A la chute de Bagdad, le 8 avril 2003, c'est la libération pour tout le monde. «Imaginez... Après des années d'oppression, pouvoir dire ce qu'on veut sans se faire arrêter, avoir accès à Internet, au satellite. Le pied!» reconnaît gaiement Hassan. Fan des Backstreet Boys, le jeune de 21 ans se souvient qu'avec l'embargo imposé sous Saddam Hussein, c'était la croix et la bannière pour dénicher un CD de heavy metal. Aujourd'hui, la rue Arasat est devenue un centre high-tech et de produits à la mode. Des antennes paraboliques aux ordinateurs à écran plat, en passant par les ventilateurs d'été, on y trouve de tout. Et, en l'absence de taxes à la frontière, les prix sont très alléchants.
Côté boulot, les portes ne tardent pas à s'ouvrir. Interviewés par Channel 4 et repérés par le producteur anglais Peter Whitehead, célèbre dénicheur de talents, les compères se voient inviter en Grande-Bretagne pour une série de concerts et l'enregistrement de leur tube phare, «Hey Girl». Mais de nouveaux obstacles se dressent. Impossible d'abord de se procurer des passeports: le Ministère des affaires étrangères a brûlé sous les bombes américaines. Des titres de voyage leur sont donc remis par l'Autorité provisoire.
«Aujourd'hui, les ennemis sont multiples et invisibles»
Reste à aller à Amman, pour remplir les formulaires de demande de visa à l'ambassade de Grande-Bretagne. «Mais le problème, c'est qu'on n'a pas les moyens d'attendre nos visas pendant des semaines en Jordanie», se lamente Art. Pour l'heure, le groupe est condamné à attendre une solution miracle à Bagdad, en prenant son mal en patience. «Pas de chance, soupire Art. Pour une fois que ma mère allait prendre mon métier de musicien au sérieux...»
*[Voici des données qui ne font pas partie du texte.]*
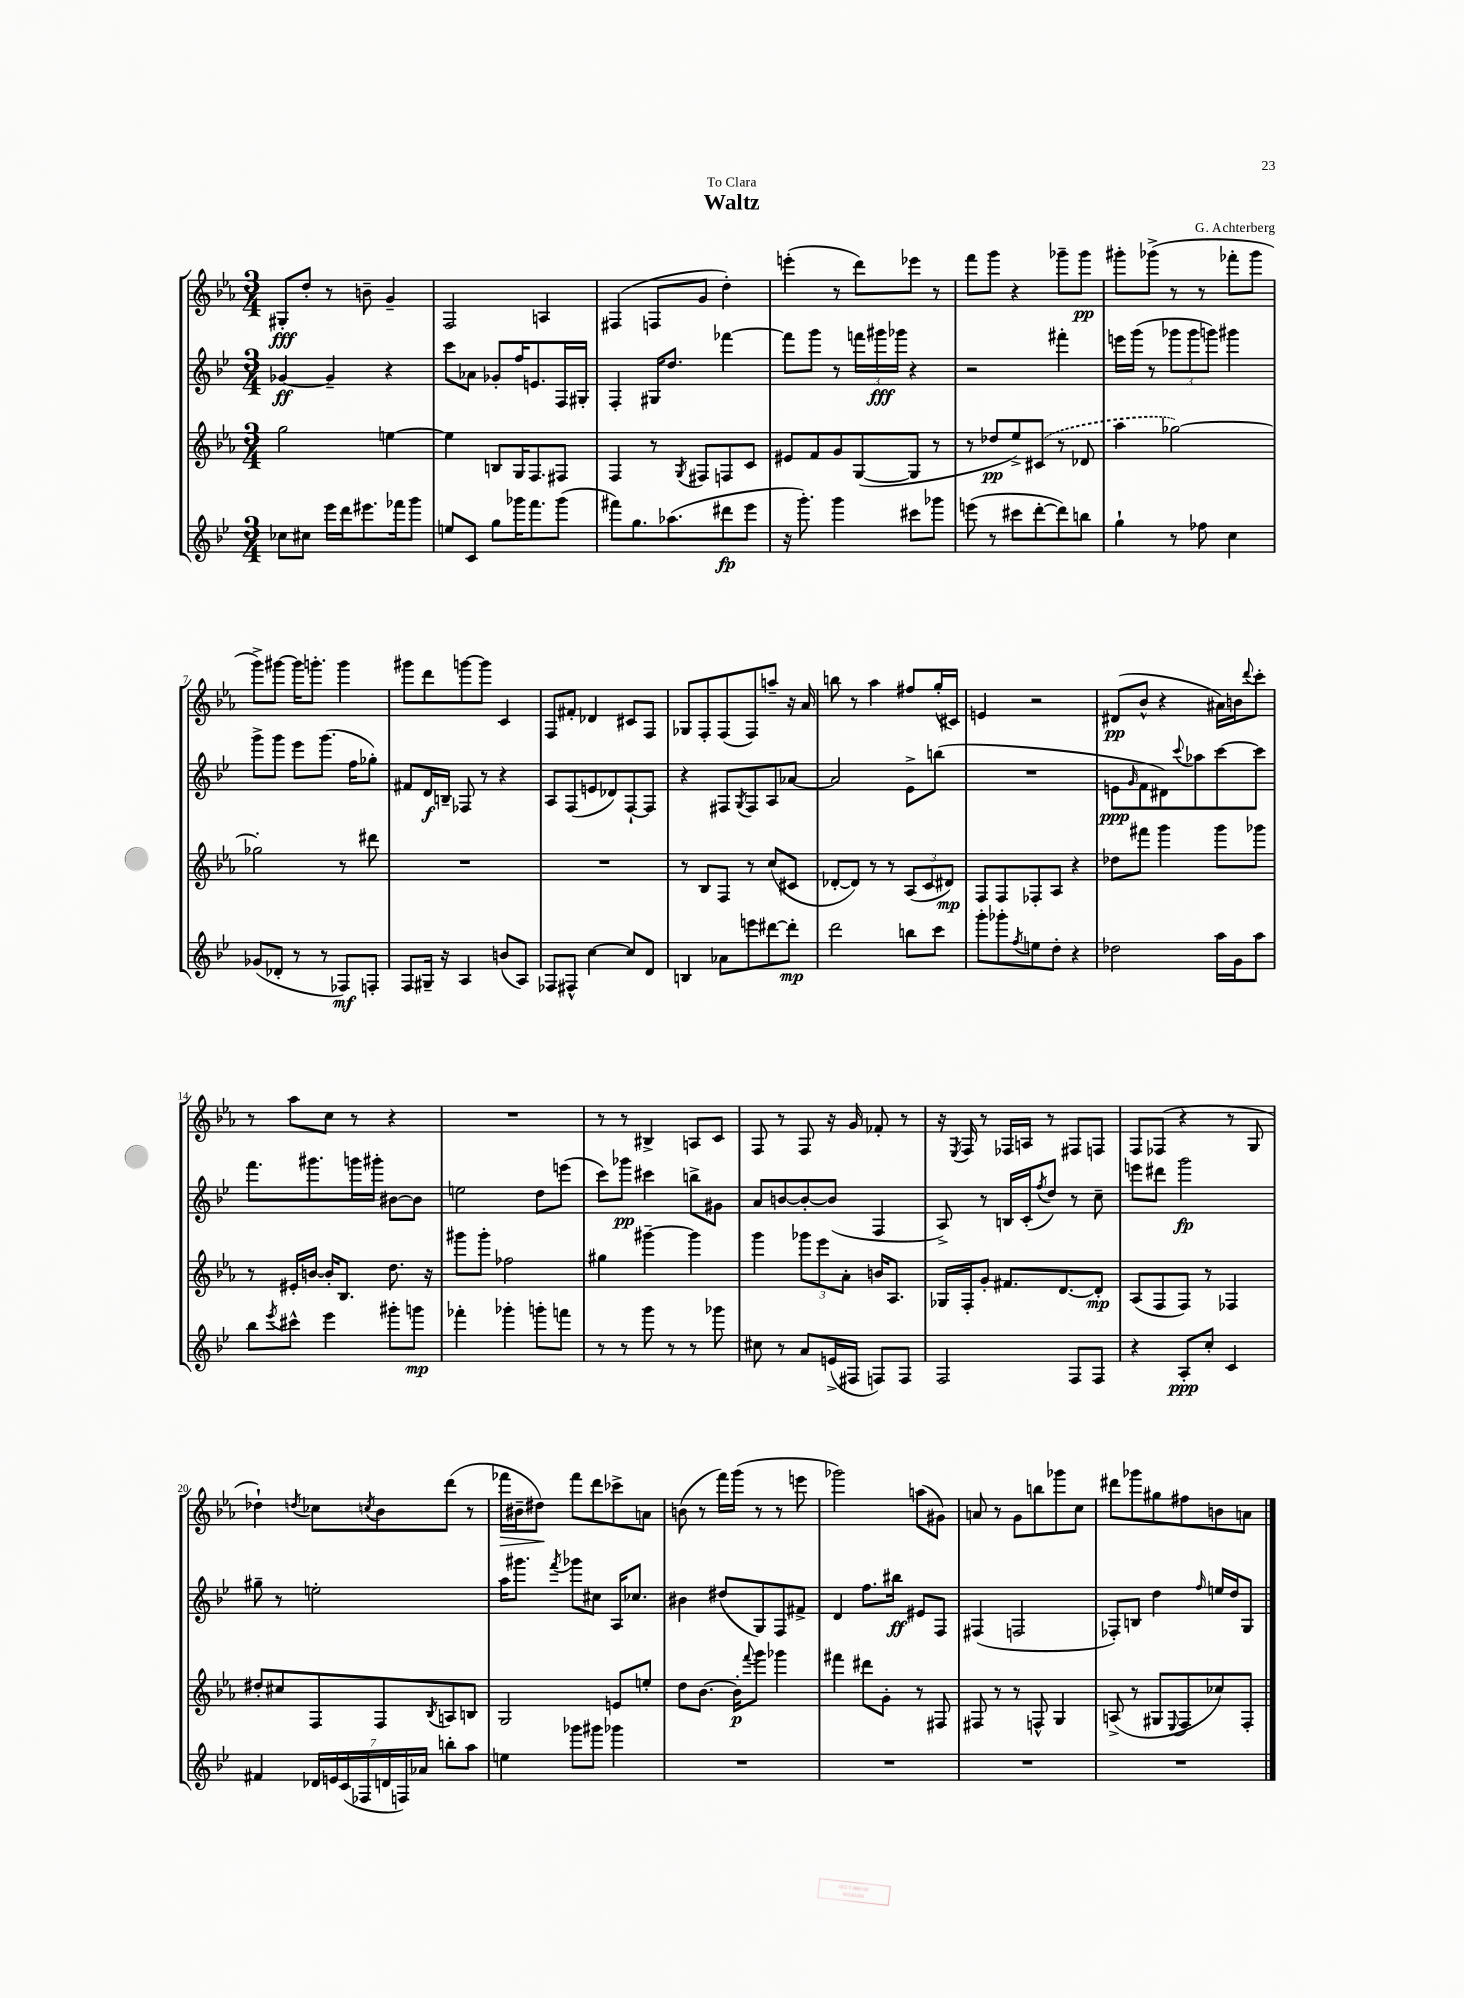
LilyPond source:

\header { title = "Waltz" composer = "G. Achterberg" dedication = "To Clara" }
<<
\new StaffGroup <<
\new Staff = "s0" {
    \clef treble \key ees \major \numericTimeSignature \time 3/4
    gis8-.\fff d''8-. r8 b'8-- g'4-- |
    f2 a4 |
    fis4( f8 g'8 d''4-.) |
    e'''4-.( r8 d'''8) ees'''8 r8 |
    f'''8 g'''8 r4 ges'''8-- ges'''8\pp |
    gis'''8-. ges'''8->( r8 r8 fes'''8-. ges'''8 |
    g'''8->) gis'''8~ gis'''16 g'''8.-. g'''4 |
    gis'''8 d'''8 g'''8~ g'''8 c'4 |
    f8 fis'8-. des'4 cis'8 f8 |
    ges8 f8-. f8( f8) a''8-- r16 aes'16 |
    b''8 r8 aes''4 fis''8 g''16-.( cis'16) |
    e'4 r2 |
    dis'8\pp( bes'8-^ r4 ais'16) b'16 \appoggiatura { d'''8 } c'''8-. |
    r8 aes''8 c''8 r8 r4 |
    R2. |
    r8 r8 bis4-> a8 c'8 |
    f8 r8 f8 r16 g'16 fes'8-. r8 |
    r16 \acciaccatura { ees8 } f16 r8 fes16 a16 r8 fis8 f8 |
    f8 fes8( r4 r8 g8 |
    des''4-!) \acciaccatura { d''8 } ces''8 \acciaccatura { c''8 } bes'8 d'''8( r8 |
    fes'''16\> bis'16-- dis''8\!) fes'''8 d'''8 ces'''8-> a'8 |
    b'8( r8 f'''16) g'''16( r8 r8 e'''8 |
    ges'''2) a''8( gis'8) |
    a'8 r8 g'8 b''8 ges'''8 c''8 |
    dis'''8 ges'''8 gis''8 fis''8 b'8 a'8 \bar "|." |
}
\new Staff = "s1" {
    \clef treble \key bes \major \numericTimeSignature \time 3/4
    ges'4~\ff ges'4-- r4 |
    c'''8 aes'8 ges'8-. f''16 e'8. f16 gis16-. |
    f4-. gis16 d''8. fes'''4~ |
    fes'''8 g'''8 r8 \tuplet 3/2 { f'''16 gis'''16\fff ges'''16 } r4 |
    r2 fis'''4-. |
    e'''16 g'''16( r8 \tuplet 3/2 { ges'''8 ges'''8 g'''8) } gis'''4 |
    g'''8-> g'''8 ees'''8 g'''8.( f''16 ges''8-.) |
    fis'8 d'16\f b16-- fes8 r8 r4 |
    a8 f8( e'8 des'8) f8~-! f8 |
    r4 fis8 \acciaccatura { g8 } fis8 a8 aes'8~ |
    aes'2 ees'8-> b''8( |
    R2. |
    e'8\ppp \grace { g'16 } f'8 dis'8) \appoggiatura { c'''8 } aes''8 c'''8~ c'''8 |
    f'''8. gis'''8. g'''16 gis'''16-. bis'8~ bis'8 |
    e''2 d''8 e'''8( |
    c'''8) ges'''8\pp cis'''4 b''8-> gis'8 |
    a'8 b'8~ b'8~-. b'8( f4 |
    a8->) r8 b16 c'16-.( \acciaccatura { f''8 } d''8) r8 c''8-- |
    e'''8 dis'''8 g'''2\fp |
    gis''8-- r8 e''2-. |
    a''16 gis'''8. \acciaccatura { f'''8 } ges'''8 cis''8 a16 ces''8. |
    bis'4 dis''8( g8) f8 fis'8-> |
    d'4 f''8. bis''16\ff eis'8 f8 |
    fis4( f2 |
    fes8-.) b8 d''4 \grace { f''16 } e''16 d''16 g8 \bar "|." |
}
\new Staff = "s2" {
    \clef treble \key ees \major \numericTimeSignature \time 3/4
    g''2 e''4~ |
    e''4 b8 g16 f8. fis8 |
    f4 r8 \acciaccatura { g8 } fis8 f8 c'8 |
    eis'8 f'8 g'8 g8~( g8 r8 |
    r8 des''8\pp ees''8->) \once \slurDashed cis'8( r8 des'8 |
    aes''4 ges''2~) |
    ges''2-. r8 dis'''8 |
    R2. |
    R2. |
    r8 bes8 f8 r8 c''8( cis'8 |
    des'8~-. des'8) r8 r8 \tuplet 3/2 { aes8( c'8 dis'8\mp) } |
    f8 f8 fes8-. aes8 r4 |
    des''8 fis'''8 g'''4 g'''8 ges'''8 |
    r8 eis'16-. b'16~ b'16-. bes8. d''8. r16 |
    gis'''8 gis'''8-. fes''2 |
    gis''4 gis'''4~-- gis'''4 |
    g'''4 \tuplet 3/2 { ges'''8 ees'''8 aes'8-. } b'16 aes8. |
    ges16 f16-. g'8-. fis'8. d'8.~ d'8-.\mp |
    aes8( f8 f8) r8 fes4 |
    dis''8-. cis''8 f8 f8 \acciaccatura { bes8 } a8 b8 |
    g2 e'8 e''8-. |
    d''8 bes'8.~ bes'16-.\p \appoggiatura { f'''8 } g'''8 ges'''4 |
    fis'''4 dis'''8 g'8-. r8 fis8 |
    fis8 r8 r8 f8-^ g4 |
    a8->( r8 gis8 \appoggiatura { ees8 } f8 ces''8) f8-. \bar "|." |
}
\new Staff = "s3" {
    \clef treble \key bes \major \numericTimeSignature \time 3/4
    ces''8 cis''8 ees'''16 d'''16 eis'''8. fes'''16 g'''8 |
    e''8 c'8 g''8 ges'''16 f'''8. ges'''8( |
    fis'''8) g''8. aes''8.( dis'''8\fp ees'''8 |
    r16 g'''8.-.) g'''4 cis'''8 ges'''8 |
    e'''8( r8 cis'''8 d'''8~-. d'''8) b''8 |
    g''4-! r8 fes''8 c''4 |
    ges'8( des'8-. r8 r8 fes8\mf) f8-. |
    f8 gis16-- r16 a4 b'8( a8) |
    fes8 fis8-^ c''4~ c''8 d'8 |
    b4 aes'8 e'''8 dis'''8~ dis'''8-.\mp |
    d'''2 b''8 c'''8 |
    g'''8-. ges'''8-. \acciaccatura { f''8 } e''8 d''8-. r4 |
    des''2 a''16 g'16 a''8 |
    bes''8 \acciaccatura { ees'''8 } cis'''8-^ ees'''4 gis'''8-. g'''8\mp |
    fes'''4-. ges'''4-. g'''8-. f'''8 |
    r8 r8 g'''8 r8 r8 ges'''8 |
    cis''8 r8 a'8 e'16->( fis16 f8) f8 |
    f2 f8 f8 |
    r4 a8-.\ppp c''8-. c'4 |
    fis'4 \tuplet 7/4 { des'16 e'16 c'16( fes16 d'16 f16) aes'16 } b''8-. a''8 |
    e''4 ges'''8 gis'''8 ges'''4 |
    R2. |
    R2. |
    R2. |
    R2. \bar "|." |
}
>>
>>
Quant au rêve de se retrouver sous les projecteurs des scènes irakiennes, il est loin d'être réalisable. «Les conditions de sécurité ne sont pas réunies. Franchement, qui voudrait risquer sa vie pour assister à un concert de musique?» lance Hassan, en faisant référence aux attentats en série qui ont complètement paralysé toute forme de loisir et d'activité culturelle. «Les Irakiens ont peur, tout simplement parce que les terroristes ont prouvé qu'ils sont prêts à frapper partout. Personne n'est épargné. Avant, on avait un ennemi identifiable qui s'appelait Saddam Hussein. Aujourd'hui, le problème, c'est que les ennemis sont multiples et qu'ils sont invisibles», remarque Art.
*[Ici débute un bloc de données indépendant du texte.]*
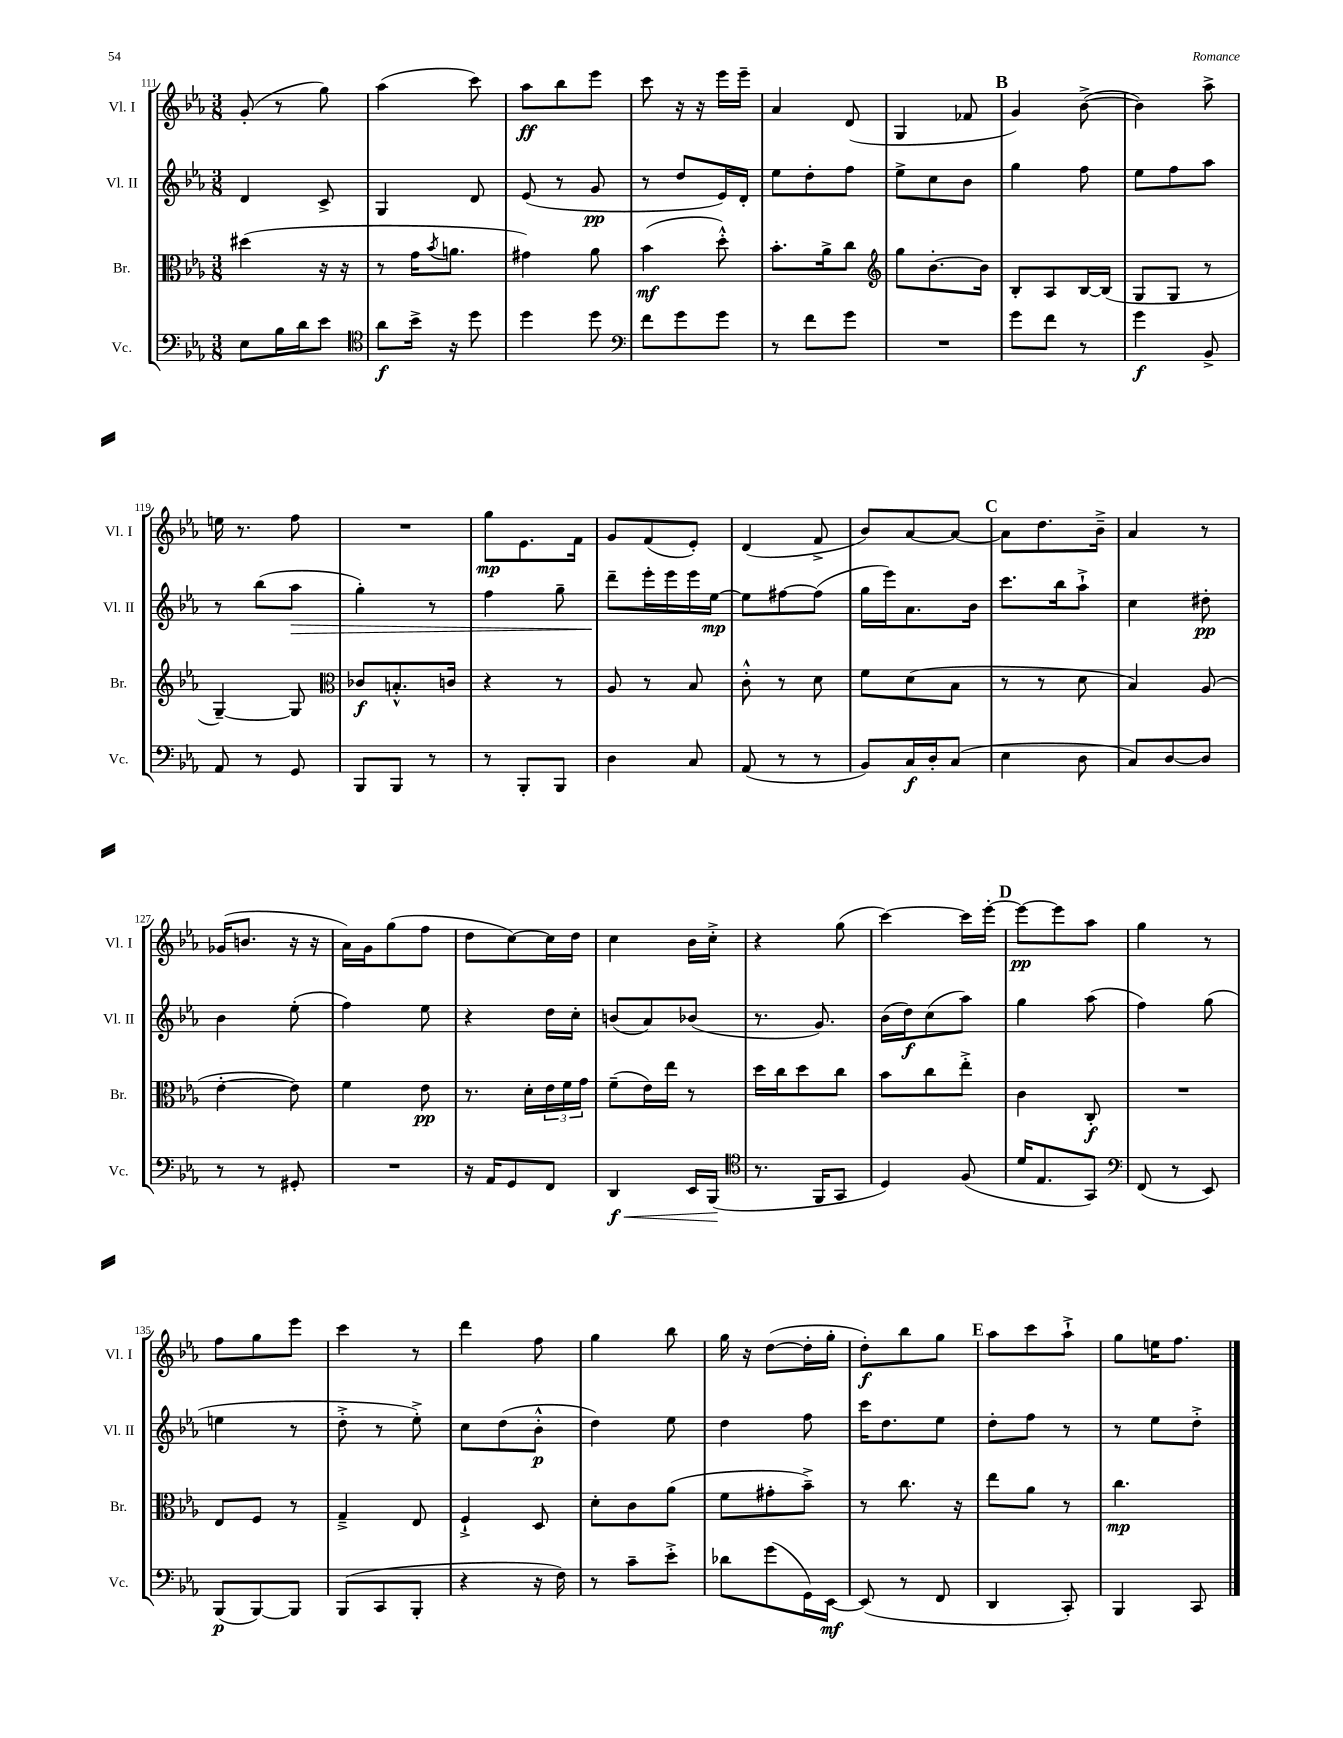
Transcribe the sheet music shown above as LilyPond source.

<<
\new StaffGroup <<
\new Staff = "s0" \with { instrumentName = "Vl. I" shortInstrumentName = "Vl. I" } {
    \clef treble \key ees \major \numericTimeSignature \time 3/8
    g'8-.( r8 g''8) |
    aes''4( c'''8) |
    aes''8\ff bes''8 ees'''8 |
    c'''8 r16 r16 ees'''16 ees'''16-- |
    aes'4 d'8( |
    g4 fes'8 |
    \mark \markup { \bold "B" } g'4) bes'8~->( |
    bes'4) aes''8-> |
    e''16 r8. f''8 |
    R4. |
    g''8\mp ees'8. f'16 |
    g'8 f'8( ees'8-.) |
    d'4( f'8-> |
    bes'8) aes'8~ aes'8~ |
    \mark \markup { \bold "C" } aes'8 d''8. bes'16---> |
    aes'4 r8 |
    ges'16( b'8. r16 r16 |
    aes'16) g'16 g''8( f''8 |
    d''8 c''8~) c''16 d''16 |
    c''4 bes'16 c''16-.-> |
    r4 g''8( |
    c'''4~) c'''16 ees'''16~-. |
    \mark \markup { \bold "D" } ees'''8~\pp ees'''8 aes''8 |
    g''4 r8 |
    f''8 g''8 ees'''8 |
    c'''4 r8 |
    d'''4 f''8 |
    g''4 bes''8 |
    g''16 r16 d''8~( d''16-. g''16-. |
    d''8-.\f) bes''8 g''8 |
    \mark \markup { \bold "E" } aes''8 c'''8 aes''8-!-> |
    g''8 e''16 f''8. \bar "|." |
}
\new Staff = "s1" \with { instrumentName = "Vl. II" shortInstrumentName = "Vl. II" } {
    \clef treble \key ees \major \numericTimeSignature \time 3/8
    d'4 c'8-> |
    g4 d'8 |
    ees'8( r8 g'8\pp |
    r8 d''8 ees'16) d'16-. |
    ees''8 d''8-. f''8 |
    ees''8-> c''8 bes'8 |
    \mark \markup { \bold "B" } g''4 f''8 |
    ees''8 f''8 aes''8 |
    r8 bes''8( aes''8\> |
    g''4-.) r8 |
    f''4 g''8-- |
    d'''8--\! ees'''16-. ees'''16 ees'''16 ees''16~\mp |
    ees''8 fis''8~ fis''8( |
    g''16 ees'''16) aes'8. bes'16 |
    \mark \markup { \bold "C" } c'''8. bes''16 aes''8-!-> |
    c''4 dis''8-.\pp |
    bes'4 ees''8-.( |
    f''4) ees''8 |
    r4 d''16 c''16-. |
    b'8( aes'8) bes'8( |
    r8. g'8.) |
    bes'16( d''16\f) c''8( aes''8) |
    \mark \markup { \bold "D" } g''4 aes''8( |
    f''4) g''8( |
    e''4 r8 |
    d''8-.-> r8 ees''8-.->) |
    c''8 d''8( bes'8-.-^\p |
    d''4) ees''8 |
    d''4 f''8 |
    c'''16 d''8. ees''8 |
    \mark \markup { \bold "E" } d''8-. f''8 r8 |
    r8 ees''8 d''8-.-> \bar "|." |
}
\new Staff = "s2" \with { instrumentName = "Br." shortInstrumentName = "Br." } {
    \clef alto \key ees \major \numericTimeSignature \time 3/8
    dis''4( r16 r16 |
    r8 g'16 \acciaccatura { bes'8 } a'8. |
    gis'4) aes'8 |
    bes'4\mf( d''8-.-^) |
    bes'8.-. aes'16-> c''8 |
    \clef treble g''8 bes'8.~-. bes'16 |
    \mark \markup { \bold "B" } bes8-. aes8 bes16~ bes16( |
    g8 g8 r8 |
    g4~--) g8 |
    \clef alto ces'8\f b8.-.-^ c'16 |
    r4 r8 |
    aes8 r8 bes8 |
    c'8-.-^ r8 d'8 |
    f'8 d'8( bes8 |
    \mark \markup { \bold "C" } r8 r8 d'8 |
    bes4) aes8( |
    ees'4~-. ees'8) |
    f'4 ees'8\pp |
    r8. d'16-. \tuplet 3/2 { ees'16 f'16 g'16 } |
    f'8--( ees'16) ees''16 r8 |
    d''16 c''16 d''8 c''8 |
    bes'8 c''8 ees''8-.-> |
    \mark \markup { \bold "D" } c'4 c8-.\f |
    R4. |
    ees8 f8 r8 |
    g4---> ees8 |
    f4-!-> d8 |
    d'8-. c'8 aes'8( |
    f'8 gis'8-. bes'8--->) |
    r8 c''8. r16 |
    \mark \markup { \bold "E" } ees''8 aes'8 r8 |
    c''4.\mp \bar "|." |
}
\new Staff = "s3" \with { instrumentName = "Vc." shortInstrumentName = "Vc." } {
    \clef bass \key ees \major \numericTimeSignature \time 3/8
    ees8 bes16 d'16 ees'8 |
    \clef tenor aes'8\f bes'16-> r16 d''8 |
    d''4 d''8 |
    \clef bass f'8 g'8 g'8 |
    r8 f'8 g'8 |
    R4. |
    \mark \markup { \bold "B" } g'8 f'8 r8 |
    g'4\f bes,8-> |
    aes,8 r8 g,8 |
    bes,,8 bes,,8 r8 |
    r8 bes,,8-. bes,,8 |
    d4 c8 |
    aes,8( r8 r8 |
    bes,8) c16\f d16-. c8( |
    \mark \markup { \bold "C" } ees4 d8 |
    c8) d8~ d8 |
    r8 r8 gis,8-. |
    R4. |
    r16 aes,16 g,8 f,8 |
    d,4\f\< ees,16 bes,,16\!( |
    \clef tenor r8. f,16 g,8 |
    d4) f8( |
    \mark \markup { \bold "D" } d'16 ees8. g,8) |
    \clef bass f,8( r8 ees,8) |
    bes,,8\p( bes,,8~) bes,,8 |
    bes,,8( c,8 bes,,8-. |
    r4 r16 f16) |
    r8 c'8-- ees'8-.-> |
    des'8 g'8( g,16) ees,16~\mf |
    ees,8( r8 f,8 |
    \mark \markup { \bold "E" } d,4 c,8-.) |
    bes,,4 c,8 \bar "|." |
}
>>
>>
\layout { \context { \Score currentBarNumber = #111 } }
«Même les studios d'enregistrement ont mis la clé sous la porte, de peur qu'on ne leur vole leur matériel», poursuit-il. Reste la solution de se réunir entre copains, chez l'un ou chez l'autre pour répéter. «Mais l'organisation d'une simple réunion est devenue un travail de titan», pleurniche Shant, le bassiste du groupe. «Deux d'entre nous n'ont pas le téléphone. Pour prendre des rendez-vous, ce n'est pas l'idéal. Et puis, il y a toujours les éternelles coupures de courant», dit-il.
«La chute du régime nous avait redonné le sourire, ajoute Art. Mais aujourd'hui, c'est comme si l'on était dans une cage. On a accès à distance au monde étranger. Mais on regarde, impuissants, les jours passer. On ne peut rien faire», reprend Art. «Il ne nous reste plus qu'à croiser les doigts en attendant la gloire, et des petites copines à la pelle!» sourit Nadeem.